Halloumi, Spinach, Pomegranate Chickpea Puff Pastry Parcels
Posted On January 23, 2020 By Kathryn
100g halloumi, roughly chopped
100g feta cheese, crumbled
100g pomegranate seeds
28g coriander, roughly chopped
3 tbsp pomegranate molasses
1 tbsp olive oil
1 1/2 tsp sumac
2 sheets of all butter ready made puff pastry
1 egg whisked with a little milk
Mixed baby salad leaves to serve
- Wash and drain the spinach and place in a large frying pan on a medium heat. Wilt the spinach, stiiring a few times, and when ready, transfer to a sieve and allow to cool while you get on with everything else.
- Preheat the oven to 200’C. Mix together the halloumi, feta cheese, chickpeas, pomegranate seeds, coriander, pomegranate molasses, olive oil and sumac. When cool enough to handle, squeeze as much liquid from the spinach as possible, and then roughly chop. Add to the halloumi mixture and stir so that everything is evenly mixed. Season wih salt and pepper and set aside.

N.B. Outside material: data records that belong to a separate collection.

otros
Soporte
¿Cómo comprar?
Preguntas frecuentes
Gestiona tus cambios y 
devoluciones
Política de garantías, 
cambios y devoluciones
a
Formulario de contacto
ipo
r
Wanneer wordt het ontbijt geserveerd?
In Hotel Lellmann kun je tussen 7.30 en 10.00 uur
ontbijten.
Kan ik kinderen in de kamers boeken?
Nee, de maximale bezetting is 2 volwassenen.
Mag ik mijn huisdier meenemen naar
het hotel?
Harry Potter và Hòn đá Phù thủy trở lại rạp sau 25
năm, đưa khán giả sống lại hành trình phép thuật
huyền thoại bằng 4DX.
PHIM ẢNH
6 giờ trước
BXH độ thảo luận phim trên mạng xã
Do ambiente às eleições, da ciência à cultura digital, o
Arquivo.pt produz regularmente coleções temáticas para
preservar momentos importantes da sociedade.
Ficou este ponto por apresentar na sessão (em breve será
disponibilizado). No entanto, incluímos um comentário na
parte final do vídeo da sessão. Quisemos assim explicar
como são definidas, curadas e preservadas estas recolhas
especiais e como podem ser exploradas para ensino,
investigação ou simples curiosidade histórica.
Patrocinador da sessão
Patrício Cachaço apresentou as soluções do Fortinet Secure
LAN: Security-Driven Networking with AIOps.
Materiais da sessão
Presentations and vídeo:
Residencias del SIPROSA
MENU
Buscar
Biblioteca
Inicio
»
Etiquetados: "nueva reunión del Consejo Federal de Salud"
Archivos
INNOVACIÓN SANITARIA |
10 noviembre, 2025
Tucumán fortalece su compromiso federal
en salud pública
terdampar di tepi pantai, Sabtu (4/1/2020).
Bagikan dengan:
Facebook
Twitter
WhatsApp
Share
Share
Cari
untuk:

- Lay out the sheets of puff pastry and cut out four large squares- each measuring about 15cm by 15cm. You need two sheets to give you four squares this size. Place one square on your baking tray and return the others to the fridge to keep them cold while you work. Place a generous spoonful of the mixture into the centre of the pastry and fold each corner over the mixture, bringing it together in the centre. Brush with a little egg wash, and repeat with the rest of the pastry. Bake for 10-15 minutes, or until golden brown and crisp. Serve with some lightly dressed salad.